### Data for this exercise
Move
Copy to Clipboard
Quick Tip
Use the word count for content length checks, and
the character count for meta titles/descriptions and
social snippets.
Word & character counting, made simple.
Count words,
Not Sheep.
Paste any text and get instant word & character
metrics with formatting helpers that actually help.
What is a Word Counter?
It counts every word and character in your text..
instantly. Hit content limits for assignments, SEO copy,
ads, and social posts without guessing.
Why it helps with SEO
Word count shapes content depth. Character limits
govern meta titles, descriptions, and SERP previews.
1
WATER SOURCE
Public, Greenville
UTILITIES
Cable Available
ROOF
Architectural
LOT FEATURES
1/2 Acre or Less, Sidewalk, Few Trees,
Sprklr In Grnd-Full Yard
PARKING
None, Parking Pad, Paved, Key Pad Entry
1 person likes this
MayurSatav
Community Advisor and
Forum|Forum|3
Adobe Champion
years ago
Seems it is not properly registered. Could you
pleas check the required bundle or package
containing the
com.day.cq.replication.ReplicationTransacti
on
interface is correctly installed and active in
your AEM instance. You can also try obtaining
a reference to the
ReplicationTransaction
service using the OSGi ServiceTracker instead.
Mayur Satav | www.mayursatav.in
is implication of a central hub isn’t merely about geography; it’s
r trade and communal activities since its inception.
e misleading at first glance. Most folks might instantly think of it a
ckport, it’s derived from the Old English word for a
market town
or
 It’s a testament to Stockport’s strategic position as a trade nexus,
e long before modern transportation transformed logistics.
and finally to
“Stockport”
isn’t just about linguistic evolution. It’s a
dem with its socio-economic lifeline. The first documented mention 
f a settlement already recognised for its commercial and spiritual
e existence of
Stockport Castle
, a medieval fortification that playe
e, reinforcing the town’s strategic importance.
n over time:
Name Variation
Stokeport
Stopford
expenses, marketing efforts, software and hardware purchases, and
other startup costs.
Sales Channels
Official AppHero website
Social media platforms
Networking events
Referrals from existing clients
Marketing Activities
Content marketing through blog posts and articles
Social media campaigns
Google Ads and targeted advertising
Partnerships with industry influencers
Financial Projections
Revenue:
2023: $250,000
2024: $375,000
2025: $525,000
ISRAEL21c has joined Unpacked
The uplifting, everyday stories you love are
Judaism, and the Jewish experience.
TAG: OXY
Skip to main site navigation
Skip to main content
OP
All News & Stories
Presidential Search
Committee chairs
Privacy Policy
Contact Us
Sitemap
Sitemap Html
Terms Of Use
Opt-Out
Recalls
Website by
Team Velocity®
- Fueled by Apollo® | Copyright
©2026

### What the task asks
Retyping every entry exactly is the whole of the task.

### Completed exercise
Move
Copy to Clipboard
Quick Tip
Use the word count for content length checks, and
the character count for meta titles/descriptions and
social snippets.
Word & character counting, made simple.
Count words,
Not Sheep.
Paste any text and get instant word & character
metrics with formatting helpers that actually help.
What is a Word Counter?
It counts every word and character in your text..
instantly. Hit content limits for assignments, SEO copy,
ads, and social posts without guessing.
Why it helps with SEO
Word count shapes content depth. Character limits
govern meta titles, descriptions, and SERP previews.
1
WATER SOURCE
Public, Greenville
UTILITIES
Cable Available
ROOF
Architectural
LOT FEATURES
1/2 Acre or Less, Sidewalk, Few Trees,
Sprklr In Grnd-Full Yard
PARKING
None, Parking Pad, Paved, Key Pad Entry
1 person likes this
MayurSatav
Community Advisor and
Forum|Forum|3
Adobe Champion
years ago
Seems it is not properly registered. Could you
pleas check the required bundle or package
containing the
com.day.cq.replication.ReplicationTransacti
on
interface is correctly installed and active in
your AEM instance. You can also try obtaining
a reference to the
ReplicationTransaction
service using the OSGi ServiceTracker instead.
Mayur Satav | www.mayursatav.in
is implication of a central hub isn’t merely about geography; it’s
r trade and communal activities since its inception.
e misleading at first glance. Most folks might instantly think of it a
ckport, it’s derived from the Old English word for a
market town
or
 It’s a testament to Stockport’s strategic position as a trade nexus,
e long before modern transportation transformed logistics.
and finally to
“Stockport”
isn’t just about linguistic evolution. It’s a
dem with its socio-economic lifeline. The first documented mention 
f a settlement already recognised for its commercial and spiritual
e existence of
Stockport Castle
, a medieval fortification that playe
e, reinforcing the town’s strategic importance.
n over time:
Name Variation
Stokeport
Stopford
expenses, marketing efforts, software and hardware purchases, and
other startup costs.
Sales Channels
Official AppHero website
Social media platforms
Networking events
Referrals from existing clients
Marketing Activities
Content marketing through blog posts and articles
Social media campaigns
Google Ads and targeted advertising
Partnerships with industry influencers
Financial Projections
Revenue:
2023: $250,000
2024: $375,000
2025: $525,000
ISRAEL21c has joined Unpacked
The uplifting, everyday stories you love are
Judaism, and the Jewish experience.
TAG: OXY
Skip to main site navigation
Skip to main content
OP
All News & Stories
Presidential Search
Committee chairs
Privacy Policy
Contact Us
Sitemap
Sitemap Html
Terms Of Use
Opt-Out
Recalls
Website by
Team Velocity®
- Fueled by Apollo® | Copyright
©2026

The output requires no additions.